---
title: "Postgres Extensions Guide: pgvector, TimescaleDB, PostGIS 2026"
author: "Nate Laquis"
author_role: "Founder & CEO"
date: "2027-01-15"
category: "Technology"
tags:
  - Postgres extensions
  - pgvector
  - TimescaleDB
  - PostGIS
  - PostgreSQL performance
excerpt: "Postgres extensions turn a solid relational database into a vector search engine, a time-series powerhouse, or a geospatial platform. Here is how to pick the right ones and avoid the mess of running three separate databases."
reading_time: "14 min read"
canonical_url: "https://kanopylabs.com/blog/postgres-extensions-guide-pgvector-timescaledb-postgis"
---

# Postgres Extensions Guide: pgvector, TimescaleDB, PostGIS 2026

## Why Postgres Extensions Beat Standalone Databases

Every few years a new category of database appears and claims you need a dedicated system for vector search, time-series analytics, or geospatial queries. The pitch is compelling: purpose-built tools outperform general-purpose ones. The reality is more nuanced. Running three specialized databases alongside Postgres means three sets of credentials, three backup strategies, three monitoring dashboards, and three points of failure. For most teams under 50 engineers, that operational overhead eats whatever performance advantage you gained.

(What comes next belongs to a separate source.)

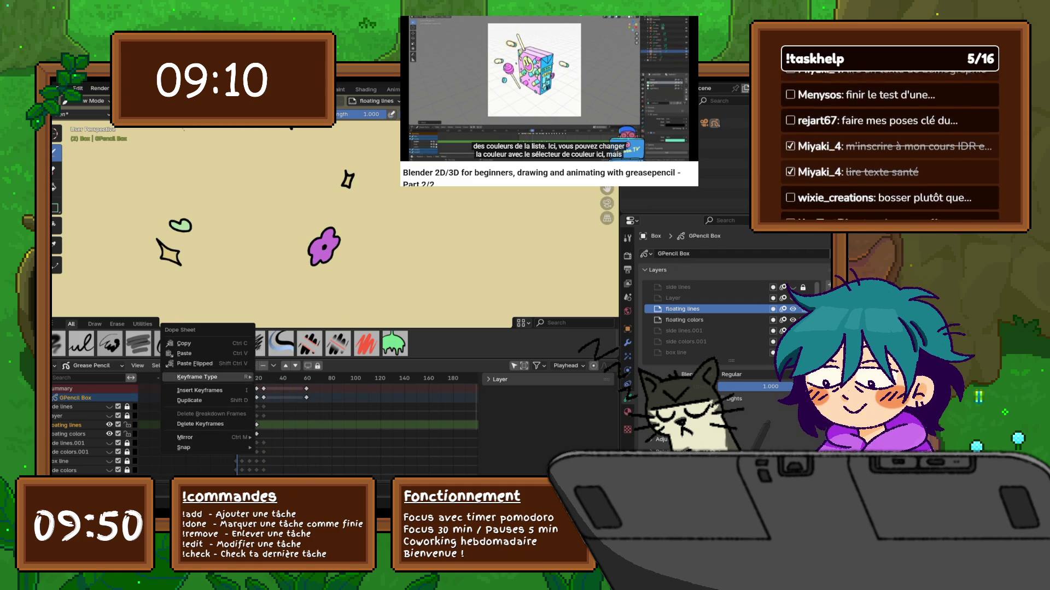
{"action": "left_click", "coordinate": [185, 344]}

Postgres extensions flip the equation. Instead of shipping your data to a specialized engine, you bring the specialized engine to your data. pgvector adds vector similarity search directly inside Postgres. TimescaleDB turns your existing instance into a time-series database that rivals InfluxDB. PostGIS makes Postgres one of the most capable geospatial systems on the planet, used by organizations from Uber to the US Census Bureau.

The trade-off is real. A dedicated [vector database like Pinecone or Weaviate](/blog/pinecone-vs-weaviate-vs-qdrant-vector-databases) will outperform pgvector at 100 million vectors. InfluxDB handles petabyte-scale time-series ingestion better than TimescaleDB on a single node. But if your dataset is under 10 million vectors, under 1 billion time-series rows, or under 100 million geospatial records, Postgres extensions handle it comfortably while keeping your architecture simple.

![Server infrastructure representing PostgreSQL database with extensions for vector search and geospatial data](https://images.unsplash.com/photo-1558494949-ef010cbdcc31?w=800&q=80)

We have built production systems on all three extensions. This guide covers what each one does, how to set it up, performance you should expect, cost implications, and when a standalone database makes more sense.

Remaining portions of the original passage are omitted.